The Winner Names the Age: A Collection of Writings by Lillian Smith, Edited by Michelle Cliff

Lillian Smith (1897-1966) was a writer of extraordinary power and an activist who refused the roles pushed on women of her time. Raised in Florida, she lived the rest of her life, aside from school in Baltimore and three years teaching in China, in rural Georgia. In her novels, essays, and lectures, she dissected her Southern culture and with clarity and passion laid bare the effects of segregation on both black and white. Her most famous novel is Strange Fruit inspired by Billie Holliday's rendition of that song. It raised a storm of protest on both sides of the issue and inspired future Civil Rights workers.

This collection of magazine articles, speeches, and letters from 1942 to her death is arranged in three parts. The first part specifically addresses the South and segregation, both her recommendations for change and her analysis of their necessity. The second part moves beyond the South, extending discussions of discrimination and racism to wider, related issues about what it mean to live together in a postwar world that is becoming more global even as it feels the new threat of nuclear obliteration. The pieces collected in the third part tackle gender issues, men's and women's roles and the cultural myths behind them.

I first heard of Lillian Smith 44 years ago when I met her sister, Esther Smith, then a college professor. Fresh from the riots following Martin Luther King's murder and working for change through the Civil Rights movement, I tore through Lillian Smith's books and have carried them with me ever since. I hesitated to read this collection, though these pieces were new to me, because I was afraid they would seem dated and, driven by her opposition to segregation, irrelevant in a time when integration is the law.

How wrong I was! These pieces speak directly to today, to the racism that may have been driven out of the buses and schools and lunch counters, but thrives in code words and hate-mongering rants on internet and television. Speaking of ideas fundamental to our civilization, such as that “every one in the community has a right to be protected from violence” and that each person has a right to speak freely and hold different beliefs (if they do not harm others), she says:

When men stop believing in these great ideas, when they silence their conscience and trample their reason, when they make their own image their god—or their economic or political beliefs their god—then we are in for trouble. For then, they hold even constitutional law cheap. They sneer at the high courts of their government; indeed, they say they obey only the laws they want to.

When this happens, the free people with their limitless potential for growth and for good will metamorphose into the mob.

I have rarely read a more cogent diagnosis of what is wrong with the U.S. today. She also says: “War is the human race's Number Two enemy. Number One enemy is the creeping, persisting, ever-widening dehumanization of man. This is the disease of which nuclear war may be the terminal symptom.”

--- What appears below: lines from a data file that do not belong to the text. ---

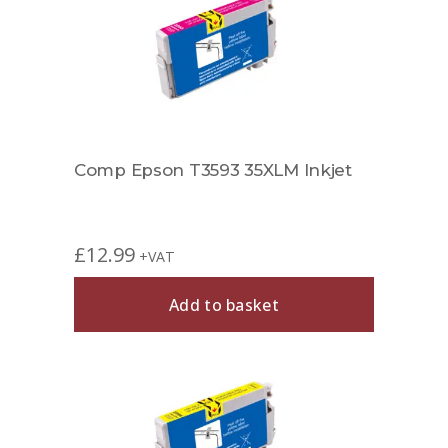
Comp Epson T3593 35XLM Inkjet
£
12.99
+VAT
Add to basket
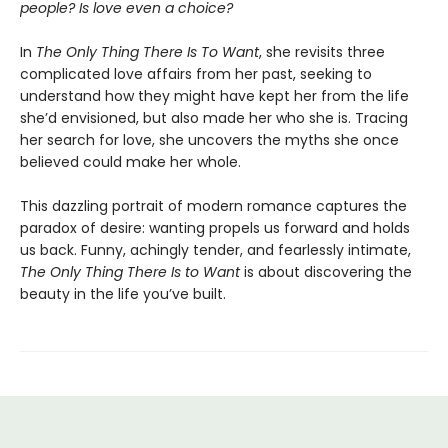
people? Is love even a choice?
In
The Only Thing There Is To Want
, she revisits three
complicated love affairs from her past, seeking to
understand how they might have kept her from the life
she’d envisioned, but also made her who she is. Tracing
her search for love, she uncovers the myths she once
believed could make her whole.
This dazzling portrait of modern romance captures the
paradox of desire: wanting propels us forward and holds
us back. Funny, achingly tender, and fearlessly intimate,
The Only Thing There Is to Want
is about discovering the
beauty in the life you’ve built.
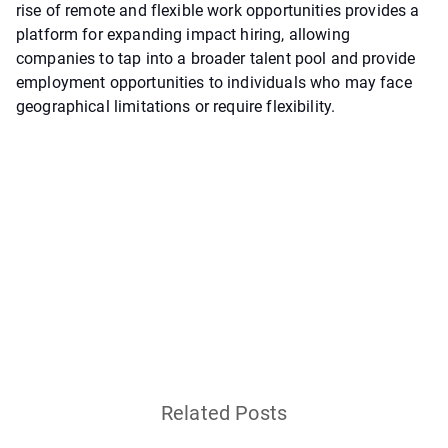
rise of remote and flexible work opportunities provides a
platform for expanding impact hiring, allowing
companies to tap into a broader talent pool and provide
employment opportunities to individuals who may face
geographical limitations or require flexibility.
Related Posts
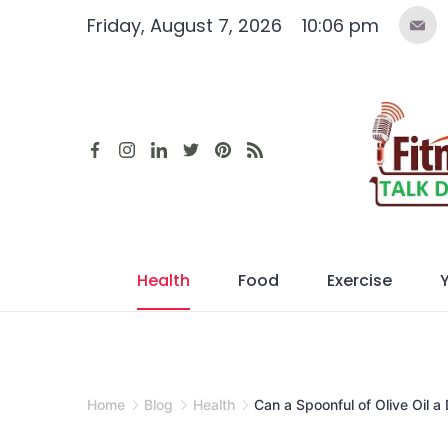
Skip
Friday, August 7, 2026
10:06 pm
to
content
Health
Food
Exercise
Home
Blog
Health
Can a Spoonful of Olive Oil 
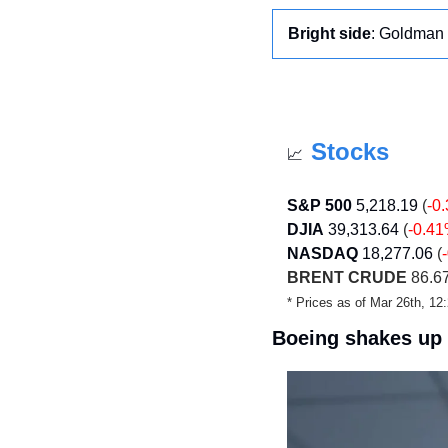
Bright side
: Goldman 
Stocks
📈
S&P 500
5,218.19
 (
-0
DJIA
39,313.64
 (
-0.4
NASDAQ
18,277.06 
(
BRENT CRUDE
 86.67
* Prices as of Mar 26th, 1
Boeing shakes up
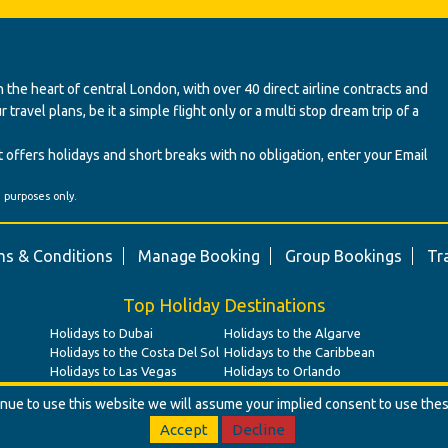
 the heart of central London, with over 40 direct airline contracts and
ravel plans, be it a simple flight only or a multi stop dream trip of a
 offers holidays and short breaks with no obligation, enter your Email
' purposes only.
s & Conditions
Manage Booking
Group Bookings
Tr
Top Holiday Destinations
Holidays to Dubai
Holidays to the Algarve
Holidays to the Costa Del Sol
Holidays to the Caribbean
Holidays to Las Vegas
Holidays to Orlando
tinue to use this website we will assume your implied consent to use the
Accept
Decline
© Benz Travel Ltd. 2026. Benz Travel, 3 Princes Street, London, W1B 2LD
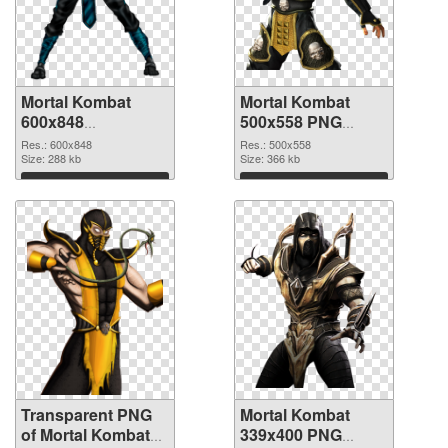
Mortal Kombat
Mortal Kombat
600x848
500x558 PNG
transparent PNG
image
Res.: 600x848
Res.: 500x558
graphic
Size: 288 kb
Size: 366 kb
Download
Download
Transparent PNG
Mortal Kombat
of Mortal Kombat
339x400 PNG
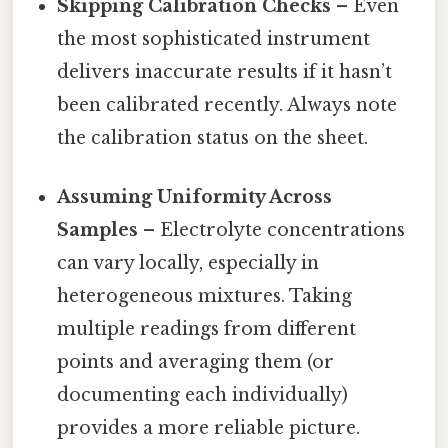
Skipping Calibration Checks
– Even
the most sophisticated instrument
delivers inaccurate results if it hasn’t
been calibrated recently. Always note
the calibration status on the sheet.
Assuming Uniformity Across
Samples
– Electrolyte concentrations
can vary locally, especially in
heterogeneous mixtures. Taking
multiple readings from different
points and averaging them (or
documenting each individually)
provides a more reliable picture.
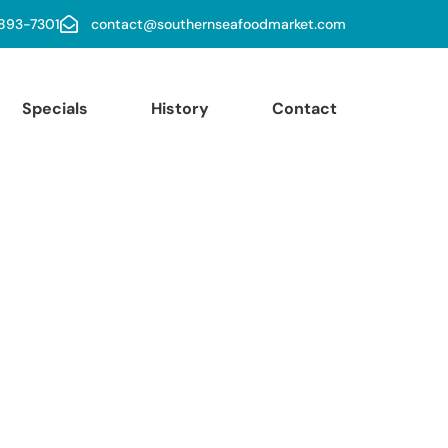
 893-7301
contact@southernseafoodmarket.com
Specials
History
Contact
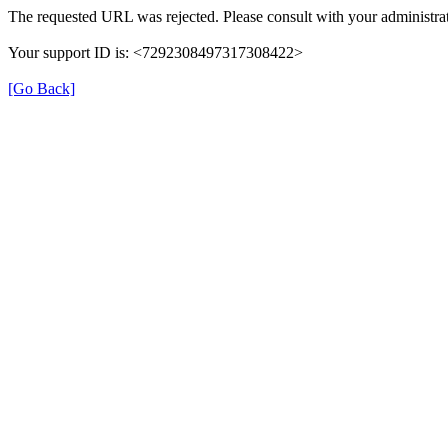
The requested URL was rejected. Please consult with your administrat
Your support ID is: <7292308497317308422>
[Go Back]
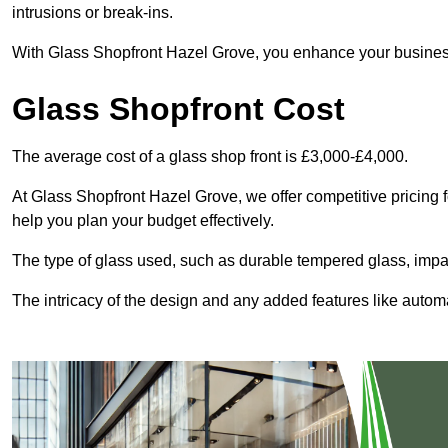
intrusions or break-ins.
With Glass Shopfront Hazel Grove, you enhance your business’s
Glass Shopfront Cost
The average cost of a glass shop front is £3,000-£4,000.
At Glass Shopfront Hazel Grove, we offer competitive pricing fo
help you plan your budget effectively.
The type of glass used, such as durable tempered glass, impac
The intricacy of the design and any added features like automat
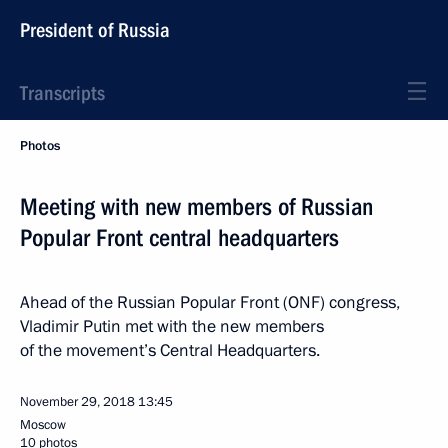
President of Russia
Transcripts
Photos
Meeting with new members of Russian
Popular Front central headquarters
Ahead of the Russian Popular Front (ONF) congress,
Vladimir Putin met with the new members
of the movement’s Central Headquarters.
November 29, 2018
13:45
Moscow
10 photos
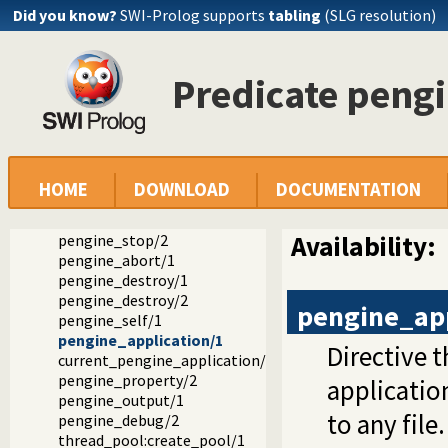
Did you know?
SWI-Prolog supports
tabling
(SLG resolution)
Documentation
Predicate peng
Reference manual
Packages
Pengines: Web Logic Programming Made Easy
Pengine libraries
library(pengines): Pengines: Web Logic Programming Mad
pengine_create/1
HOME
DOWNLOAD
DOCUMENTATION
pengine_ask/3
pengine_next/2
Availability:
pengine_stop/2
pengine_abort/1
pengine_destroy/1
pengine_destroy/2
pengine_app
pengine_self/1
pengine_application/1
Directive 
current_pengine_application/1
pengine_property/2
applicatio
pengine_output/1
to any file
pengine_debug/2
thread_pool:create_pool/1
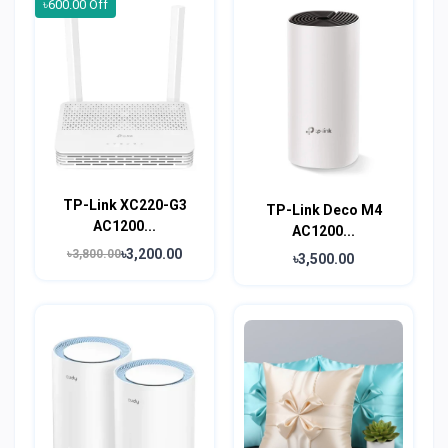
৳600.00 Off
TP-Link XC220-G3
TP-Link Deco M4
AC1200...
AC1200...
৳3,200.00
৳3,800.00
৳3,500.00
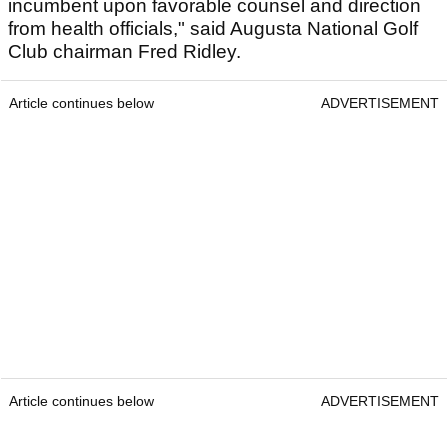
incumbent upon favorable counsel and direction
from health officials," said Augusta National Golf
Club chairman Fred Ridley.
Article continues below
ADVERTISEMENT
Article continues below
ADVERTISEMENT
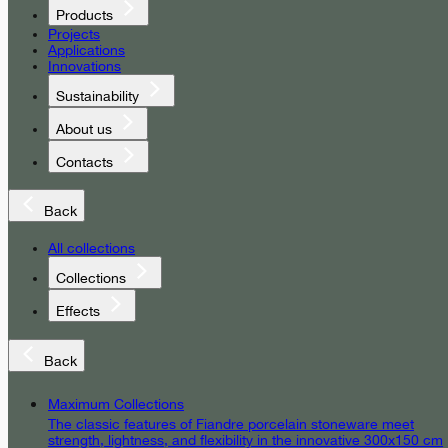
Products
Projects
Applications
Innovations
Sustainability
About us
Contacts
Back
All collections
Collections
Effects
Back
Maximum Collections
The classic features of Fiandre porcelain stoneware meet
strength, lightness, and flexibility in the innovative 300x150 cm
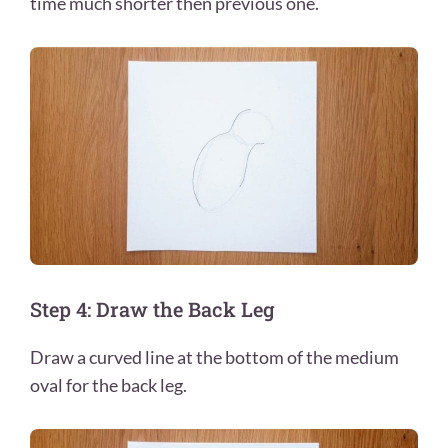
time much shorter then previous one.
Step 4: Draw the Back Leg
Draw a curved line at the bottom of the medium
oval for the back leg.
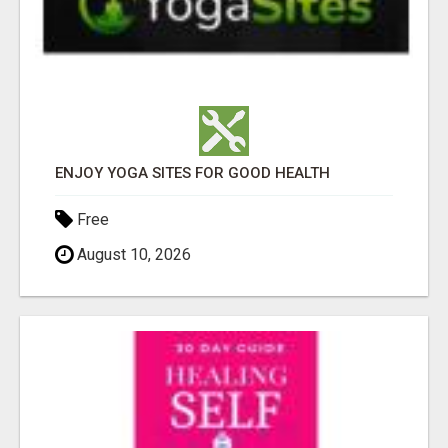
ENJOY YOGA SITES FOR GOOD HEALTH
Free
August 10, 2026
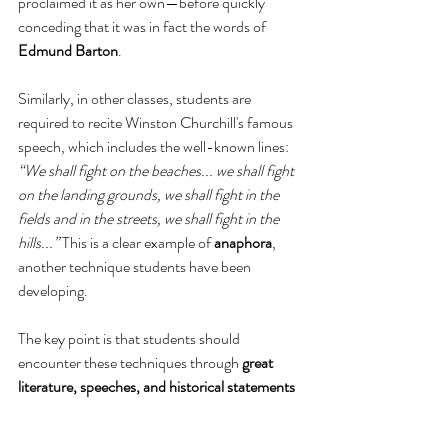
proclaimed it as her own—before quickly 
conceding that it was in fact the words of 
Edmund Barton
.
Similarly, in other classes, students are 
required to recite Winston Churchill's famous 
speech, which includes the well-known lines: 
“We shall fight on the beaches... we shall fight 
on the landing grounds, we shall fight in the 
fields and in the streets, we shall fight in the 
hills...”
 This is a clear example of 
anaphora
, 
another technique students have been 
developing.
The key point is that students should 
encounter these techniques through 
great 
literature, speeches, and historical statements
before being asked to learn them in isolation. 
We want them to 
know this work, love it, be 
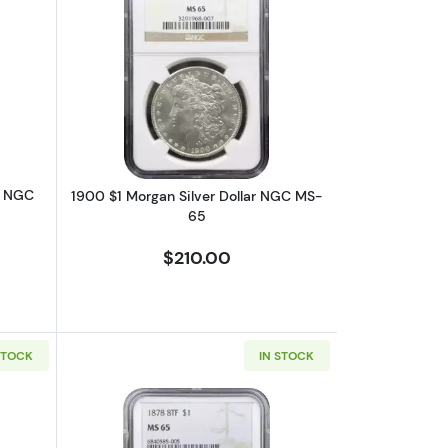
6
bout1903-O $1 Morgan Silver Dollar NGC MS-65
Read more about1900 $1 Morgan Silve
r NGC
1900 $1 Morgan Silver Dollar NGC MS-
65
$210.00
STOCK
IN STOCK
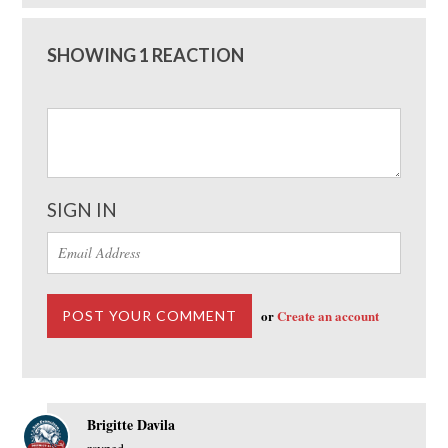
SHOWING 1 REACTION
SIGN IN
or
Create an account
Brigitte Davila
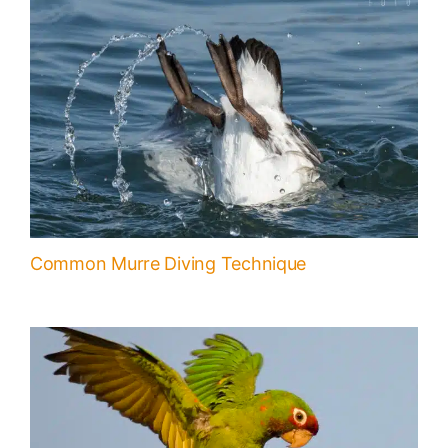
Common Murre Diving Technique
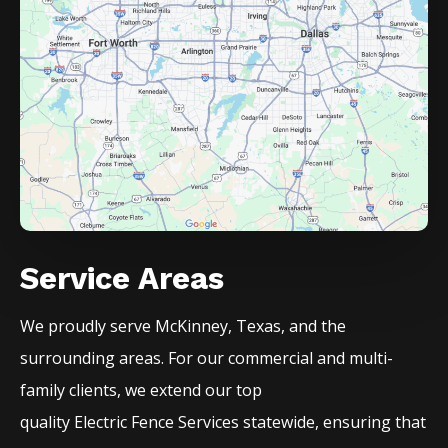
Service Areas
We proudly serve
McKinney
, Texas, and the
surrounding areas. For our commercial and multi-
family clients, we extend our top
quality
Electric
Fence
Services
statewide, ensuring that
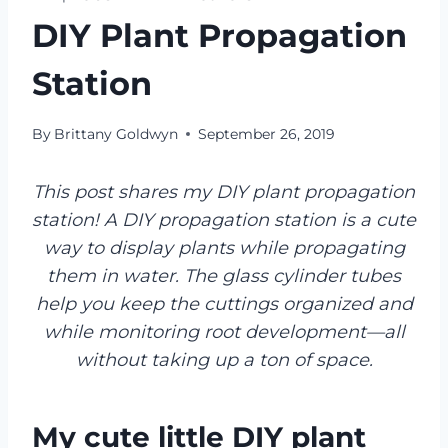
DIY Plant Propagation
Station
By
Brittany Goldwyn
September 26, 2019
This post shares my DIY plant propagation
station! A DIY propagation station is a cute
way to display plants while propagating
them in water. The glass cylinder tubes
help you keep the cuttings organized and
while monitoring root development—all
without taking up a ton of space.
My cute little DIY plant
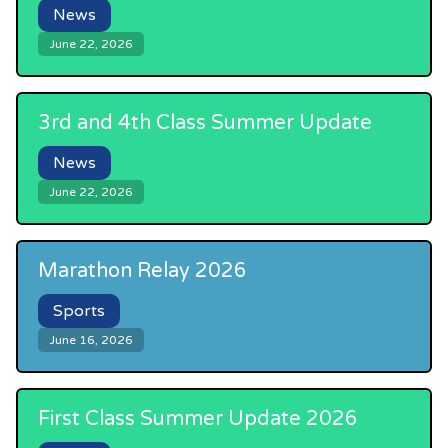
News
June 22, 2026
3rd and 4th Class Summer Update
News
June 22, 2026
Marathon Relay 2026
Sports
June 16, 2026
First Class Summer Update 2026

And amid the current news stories of scandalous attempts to prevent people from voting, drug tests for welfare applicants, and the tide of testing that is drowning our schools, what could be more relevant than this reaction to the use of IQ tests as poll tests?

But the real answer to this talk of valid and invalid tests is that it simply does not matter. If you are morally civilized you treat people right regardless of their intelligence or their looks or their weakness or strength. You don't keep a crippled man from voting or riding the bus; you don't bar a poet from a restaurant because he is a genius and the rest of us are not; you don't cheat a child who can't count his money.

I have written about my dismay at seeing the old myth of Eve destroying Adam's paradise updated, so I was particularly interested in Smith's examination of the history of women's roles: from the fear of Eve's discerning gaze to the dichotomy of Madonna/bitch, Goddess of Mercy/Kali the Destroyer, Beatrice/witch. She suggests that in the age of reason, the dichotomy in the way women were viewed persisted but in the context of race. Also during the 19th century, she points out, came the new role that Ibsen wrote of: “the little girl, the woman who never grew up (and therefore could never dominate a man), the doll who lived in the doll house.” She writes movingly of the generation of women, more educated and skilled than any previous generation, who after World War II gave up their jobs and allowed themselves to be shut up in suburban boxes.

Certainly another reason why this book is so readable is Cliff's careful editing. The chronology within the subject groupings and the deletions to avoid redundancy enable the reader to follow the progress of Smith's thinking and feel the power of her arguments. These exhortations to treat one another humanely are directed at our reason. They may not convince the mob, but if we are morally civilized we will listen.